I think this is pretty cool!
Multi-stage parsing, i.e. parsing at execution time, is harder, not easier.
The issue is that you have to "pre-parse" the code anyway to figure out where
the closing } or ) or )) is.
This is because the non-recursive lexer needs knowledge from a recursive parser in order to be able to "skip over" text. A lexer can't run by itself -- it will start returning the wrong tokens without proper feedback. The lexer and parser are necessarily coupled in a feedback loop.
This is described quite well in the AOSA book chapter on bash:
Much of the work to recognize the end of the command substitution during the parsing stage is encapsulated into a single function (
parse_comsub), which knows an uncomfortable amount of shell syntax and duplicates rather more of the token-reading code than is optimal. This function has to know about here documents, shell comments, metacharacters and word boundaries, quoting, and when reserved words are acceptable (so it knows when it's in a case statement); it took a while to get that right.
(This article by bash maintainer Chet Ramey has been very useful. I've read it several times, and I will continue to refer to it in future posts.)
I also believe that multi-stage parsing is slower. You end up doing more
total work because you have to pre-parse as well as parse. And parsing at
execution time will obviously slow execution down. I haven't seen any
indication that existing shells cache parse trees, so they will end up
repeatedly parsing the text inside ${} and $() if they appear inside in a
loop.
I'll have more to say about the performance of the oil parser once it's ported to C++. But for now, I claim it is algorithmically more efficient.
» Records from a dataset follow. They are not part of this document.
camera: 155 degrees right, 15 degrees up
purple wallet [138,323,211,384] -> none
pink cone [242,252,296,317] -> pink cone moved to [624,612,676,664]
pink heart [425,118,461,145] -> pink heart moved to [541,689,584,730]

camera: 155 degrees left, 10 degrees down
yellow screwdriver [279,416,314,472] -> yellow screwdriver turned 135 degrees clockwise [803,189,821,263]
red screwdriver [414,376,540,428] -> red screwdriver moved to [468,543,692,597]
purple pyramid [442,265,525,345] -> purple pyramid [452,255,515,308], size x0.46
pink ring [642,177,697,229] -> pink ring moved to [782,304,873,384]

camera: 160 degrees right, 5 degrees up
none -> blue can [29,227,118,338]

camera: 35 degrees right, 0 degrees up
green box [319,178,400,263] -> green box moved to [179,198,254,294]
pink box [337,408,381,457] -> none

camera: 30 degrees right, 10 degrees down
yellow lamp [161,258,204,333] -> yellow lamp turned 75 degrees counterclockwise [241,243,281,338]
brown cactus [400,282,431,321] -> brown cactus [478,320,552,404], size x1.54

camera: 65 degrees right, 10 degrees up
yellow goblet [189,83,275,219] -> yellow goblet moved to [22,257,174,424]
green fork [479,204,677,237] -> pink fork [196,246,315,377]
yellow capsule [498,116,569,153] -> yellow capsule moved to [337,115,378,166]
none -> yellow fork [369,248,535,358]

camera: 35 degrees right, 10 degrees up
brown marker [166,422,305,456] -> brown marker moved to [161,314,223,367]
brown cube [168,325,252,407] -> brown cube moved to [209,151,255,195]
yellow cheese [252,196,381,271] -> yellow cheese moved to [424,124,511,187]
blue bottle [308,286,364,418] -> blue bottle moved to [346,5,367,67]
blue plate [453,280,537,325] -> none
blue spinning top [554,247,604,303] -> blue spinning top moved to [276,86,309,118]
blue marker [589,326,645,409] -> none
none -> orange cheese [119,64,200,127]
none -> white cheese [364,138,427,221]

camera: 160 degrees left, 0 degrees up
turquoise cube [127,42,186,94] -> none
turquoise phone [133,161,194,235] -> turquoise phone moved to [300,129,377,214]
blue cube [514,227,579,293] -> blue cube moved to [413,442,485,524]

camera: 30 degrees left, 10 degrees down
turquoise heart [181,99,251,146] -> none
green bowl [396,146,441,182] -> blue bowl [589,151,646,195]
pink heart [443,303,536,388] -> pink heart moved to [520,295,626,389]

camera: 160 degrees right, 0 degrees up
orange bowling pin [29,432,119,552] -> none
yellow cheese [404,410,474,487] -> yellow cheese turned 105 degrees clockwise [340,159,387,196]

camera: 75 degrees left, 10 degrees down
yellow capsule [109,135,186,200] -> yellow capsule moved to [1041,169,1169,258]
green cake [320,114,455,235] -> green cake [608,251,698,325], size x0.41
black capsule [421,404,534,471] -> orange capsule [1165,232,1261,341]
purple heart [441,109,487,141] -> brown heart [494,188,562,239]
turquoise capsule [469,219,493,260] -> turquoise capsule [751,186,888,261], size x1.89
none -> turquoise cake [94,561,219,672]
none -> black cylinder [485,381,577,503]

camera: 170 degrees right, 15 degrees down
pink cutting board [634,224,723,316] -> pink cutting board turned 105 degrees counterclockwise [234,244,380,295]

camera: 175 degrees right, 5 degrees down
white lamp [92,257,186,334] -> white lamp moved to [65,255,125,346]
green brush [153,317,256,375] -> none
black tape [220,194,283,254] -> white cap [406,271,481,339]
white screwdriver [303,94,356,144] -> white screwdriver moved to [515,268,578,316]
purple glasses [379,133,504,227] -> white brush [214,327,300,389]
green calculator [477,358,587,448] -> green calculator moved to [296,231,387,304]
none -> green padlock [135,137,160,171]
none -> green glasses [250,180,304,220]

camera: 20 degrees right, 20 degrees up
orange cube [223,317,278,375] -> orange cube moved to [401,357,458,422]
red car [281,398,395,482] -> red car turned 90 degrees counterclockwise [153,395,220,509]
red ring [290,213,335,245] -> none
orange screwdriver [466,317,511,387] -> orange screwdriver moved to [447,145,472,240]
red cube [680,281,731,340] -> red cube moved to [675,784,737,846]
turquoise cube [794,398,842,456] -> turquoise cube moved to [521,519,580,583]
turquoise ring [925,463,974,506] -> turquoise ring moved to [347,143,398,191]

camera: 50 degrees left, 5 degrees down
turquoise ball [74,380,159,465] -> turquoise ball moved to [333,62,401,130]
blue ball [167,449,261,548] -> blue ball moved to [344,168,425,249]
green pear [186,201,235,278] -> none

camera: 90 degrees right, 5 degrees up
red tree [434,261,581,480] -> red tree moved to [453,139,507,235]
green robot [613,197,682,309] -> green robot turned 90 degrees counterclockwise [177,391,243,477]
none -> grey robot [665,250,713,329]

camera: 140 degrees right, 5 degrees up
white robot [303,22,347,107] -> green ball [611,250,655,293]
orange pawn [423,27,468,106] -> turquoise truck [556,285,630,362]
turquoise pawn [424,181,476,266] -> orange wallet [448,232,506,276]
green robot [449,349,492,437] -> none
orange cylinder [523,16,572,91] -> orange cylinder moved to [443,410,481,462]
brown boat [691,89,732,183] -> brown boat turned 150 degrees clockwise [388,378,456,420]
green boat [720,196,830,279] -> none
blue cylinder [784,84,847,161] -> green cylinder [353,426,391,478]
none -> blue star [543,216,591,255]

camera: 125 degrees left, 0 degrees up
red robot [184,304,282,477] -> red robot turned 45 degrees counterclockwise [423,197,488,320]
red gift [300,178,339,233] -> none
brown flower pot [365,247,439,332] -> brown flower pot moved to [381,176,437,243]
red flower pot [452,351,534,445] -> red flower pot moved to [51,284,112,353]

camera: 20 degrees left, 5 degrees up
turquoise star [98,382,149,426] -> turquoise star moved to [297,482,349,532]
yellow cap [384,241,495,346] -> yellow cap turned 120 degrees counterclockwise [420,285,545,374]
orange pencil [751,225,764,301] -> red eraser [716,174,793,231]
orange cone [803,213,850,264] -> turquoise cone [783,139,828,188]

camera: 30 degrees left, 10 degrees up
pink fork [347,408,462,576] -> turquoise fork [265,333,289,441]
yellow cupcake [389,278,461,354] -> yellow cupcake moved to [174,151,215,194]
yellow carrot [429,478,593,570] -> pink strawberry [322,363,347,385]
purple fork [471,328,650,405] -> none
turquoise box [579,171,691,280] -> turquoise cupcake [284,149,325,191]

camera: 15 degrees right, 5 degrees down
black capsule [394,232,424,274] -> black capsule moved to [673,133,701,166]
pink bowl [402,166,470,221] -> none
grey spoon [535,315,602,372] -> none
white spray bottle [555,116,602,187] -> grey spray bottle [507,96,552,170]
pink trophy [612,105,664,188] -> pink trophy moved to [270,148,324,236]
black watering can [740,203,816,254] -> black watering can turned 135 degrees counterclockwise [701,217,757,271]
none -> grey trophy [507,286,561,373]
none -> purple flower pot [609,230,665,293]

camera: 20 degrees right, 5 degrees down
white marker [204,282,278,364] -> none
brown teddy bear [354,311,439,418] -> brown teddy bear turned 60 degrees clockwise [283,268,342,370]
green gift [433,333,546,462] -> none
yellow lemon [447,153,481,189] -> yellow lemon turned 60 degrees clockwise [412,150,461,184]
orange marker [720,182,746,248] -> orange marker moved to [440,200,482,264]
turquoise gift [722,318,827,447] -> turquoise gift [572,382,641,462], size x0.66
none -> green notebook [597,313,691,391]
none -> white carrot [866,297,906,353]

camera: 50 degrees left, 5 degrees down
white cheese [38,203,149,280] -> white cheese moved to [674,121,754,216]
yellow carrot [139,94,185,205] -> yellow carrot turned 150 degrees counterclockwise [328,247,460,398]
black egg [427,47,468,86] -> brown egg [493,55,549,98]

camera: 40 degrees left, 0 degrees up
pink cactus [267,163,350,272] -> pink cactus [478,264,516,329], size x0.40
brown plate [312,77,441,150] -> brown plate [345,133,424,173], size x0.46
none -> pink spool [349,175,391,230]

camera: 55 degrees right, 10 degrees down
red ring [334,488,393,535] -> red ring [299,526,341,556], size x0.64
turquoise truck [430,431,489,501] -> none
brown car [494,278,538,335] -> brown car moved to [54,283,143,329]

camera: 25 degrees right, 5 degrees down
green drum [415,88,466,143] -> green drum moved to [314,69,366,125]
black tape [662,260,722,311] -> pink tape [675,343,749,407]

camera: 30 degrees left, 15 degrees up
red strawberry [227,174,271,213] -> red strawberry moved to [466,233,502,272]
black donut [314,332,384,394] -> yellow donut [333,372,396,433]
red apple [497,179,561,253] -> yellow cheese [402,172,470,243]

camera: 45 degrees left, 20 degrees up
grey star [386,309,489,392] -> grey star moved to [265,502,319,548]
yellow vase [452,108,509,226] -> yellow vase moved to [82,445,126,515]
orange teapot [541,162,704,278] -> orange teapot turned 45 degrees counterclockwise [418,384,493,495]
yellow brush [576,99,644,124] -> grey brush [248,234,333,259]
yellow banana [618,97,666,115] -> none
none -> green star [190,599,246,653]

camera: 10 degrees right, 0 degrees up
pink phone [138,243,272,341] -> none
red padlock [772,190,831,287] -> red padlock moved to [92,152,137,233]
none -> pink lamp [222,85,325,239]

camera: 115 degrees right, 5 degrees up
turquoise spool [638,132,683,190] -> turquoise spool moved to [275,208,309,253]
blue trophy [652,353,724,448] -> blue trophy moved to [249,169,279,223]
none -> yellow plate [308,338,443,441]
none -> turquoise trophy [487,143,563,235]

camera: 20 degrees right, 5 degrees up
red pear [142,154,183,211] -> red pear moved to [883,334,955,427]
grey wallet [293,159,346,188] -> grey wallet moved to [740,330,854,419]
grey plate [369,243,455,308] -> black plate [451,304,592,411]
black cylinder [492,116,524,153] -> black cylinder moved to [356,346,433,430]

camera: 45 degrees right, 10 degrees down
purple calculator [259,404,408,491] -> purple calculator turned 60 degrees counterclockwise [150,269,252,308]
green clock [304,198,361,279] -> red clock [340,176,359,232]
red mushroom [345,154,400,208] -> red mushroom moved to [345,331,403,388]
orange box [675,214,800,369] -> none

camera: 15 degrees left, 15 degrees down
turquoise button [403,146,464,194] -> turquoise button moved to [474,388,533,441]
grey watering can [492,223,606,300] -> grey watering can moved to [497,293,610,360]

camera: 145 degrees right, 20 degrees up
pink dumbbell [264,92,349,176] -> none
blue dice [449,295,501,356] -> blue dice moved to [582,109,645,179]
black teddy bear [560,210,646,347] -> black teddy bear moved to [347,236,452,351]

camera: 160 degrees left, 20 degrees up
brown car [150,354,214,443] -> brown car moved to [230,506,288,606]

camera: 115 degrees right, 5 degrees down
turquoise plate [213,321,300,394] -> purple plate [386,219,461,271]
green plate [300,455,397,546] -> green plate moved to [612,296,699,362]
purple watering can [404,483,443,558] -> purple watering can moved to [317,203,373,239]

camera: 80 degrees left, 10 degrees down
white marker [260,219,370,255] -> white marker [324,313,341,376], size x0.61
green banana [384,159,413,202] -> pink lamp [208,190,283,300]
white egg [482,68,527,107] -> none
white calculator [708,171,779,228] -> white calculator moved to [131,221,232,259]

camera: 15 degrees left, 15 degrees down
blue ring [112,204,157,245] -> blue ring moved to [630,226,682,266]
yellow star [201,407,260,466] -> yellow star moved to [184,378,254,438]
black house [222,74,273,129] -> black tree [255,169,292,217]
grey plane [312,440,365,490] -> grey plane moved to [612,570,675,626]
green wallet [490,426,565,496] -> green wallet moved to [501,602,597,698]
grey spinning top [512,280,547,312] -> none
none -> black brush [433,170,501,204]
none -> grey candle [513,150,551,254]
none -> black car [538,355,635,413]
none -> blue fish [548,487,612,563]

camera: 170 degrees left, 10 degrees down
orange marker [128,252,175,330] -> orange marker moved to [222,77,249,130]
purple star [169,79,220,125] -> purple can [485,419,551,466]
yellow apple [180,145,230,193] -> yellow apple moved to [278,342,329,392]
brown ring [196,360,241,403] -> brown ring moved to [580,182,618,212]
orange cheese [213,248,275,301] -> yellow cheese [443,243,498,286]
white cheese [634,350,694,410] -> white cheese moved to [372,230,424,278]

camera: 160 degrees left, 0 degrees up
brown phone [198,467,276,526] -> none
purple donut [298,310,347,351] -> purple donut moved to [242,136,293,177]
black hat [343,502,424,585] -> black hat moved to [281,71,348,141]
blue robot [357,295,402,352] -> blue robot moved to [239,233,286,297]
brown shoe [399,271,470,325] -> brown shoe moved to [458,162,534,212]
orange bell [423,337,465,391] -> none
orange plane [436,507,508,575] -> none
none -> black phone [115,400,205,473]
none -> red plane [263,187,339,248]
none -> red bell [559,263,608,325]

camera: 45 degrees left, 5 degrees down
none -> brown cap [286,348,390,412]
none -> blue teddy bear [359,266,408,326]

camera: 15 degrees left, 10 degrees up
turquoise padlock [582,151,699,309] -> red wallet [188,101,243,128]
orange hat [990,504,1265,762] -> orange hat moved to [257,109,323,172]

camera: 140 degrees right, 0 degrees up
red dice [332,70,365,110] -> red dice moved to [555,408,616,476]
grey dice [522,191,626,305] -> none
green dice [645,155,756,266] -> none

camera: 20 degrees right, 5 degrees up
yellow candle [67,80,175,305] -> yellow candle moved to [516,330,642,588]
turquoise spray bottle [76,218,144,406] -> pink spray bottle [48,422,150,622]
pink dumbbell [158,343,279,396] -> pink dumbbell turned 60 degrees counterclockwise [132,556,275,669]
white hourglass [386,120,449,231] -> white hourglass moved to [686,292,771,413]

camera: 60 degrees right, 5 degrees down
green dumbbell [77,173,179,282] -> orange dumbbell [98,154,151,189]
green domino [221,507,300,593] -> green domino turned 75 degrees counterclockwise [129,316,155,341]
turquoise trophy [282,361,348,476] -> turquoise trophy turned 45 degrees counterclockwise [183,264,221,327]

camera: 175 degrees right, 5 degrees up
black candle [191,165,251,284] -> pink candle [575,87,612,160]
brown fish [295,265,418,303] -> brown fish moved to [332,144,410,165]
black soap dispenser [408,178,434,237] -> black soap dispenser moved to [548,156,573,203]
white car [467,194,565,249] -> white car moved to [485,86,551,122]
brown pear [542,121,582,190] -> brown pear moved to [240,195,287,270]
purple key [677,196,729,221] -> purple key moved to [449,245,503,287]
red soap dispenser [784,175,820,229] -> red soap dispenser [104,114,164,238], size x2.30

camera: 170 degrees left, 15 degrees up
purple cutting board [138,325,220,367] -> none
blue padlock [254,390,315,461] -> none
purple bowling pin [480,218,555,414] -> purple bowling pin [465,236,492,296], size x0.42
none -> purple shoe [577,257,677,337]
Tomorrow I will talk about the simple technique that lets oil parse in one pass: lexical states.
Yesterday I showed that [[ is part of the language, while [ is a builtin.
Thus the arguments to [ are opaque to the shell parser, while [[
expressions can be parsed up front.
Ironically, even though the ${}, $(), and $(( )) constructs are very much
part of the language, they are not parsed up front. The parser skips over
them, essentially treating them as builtins as well.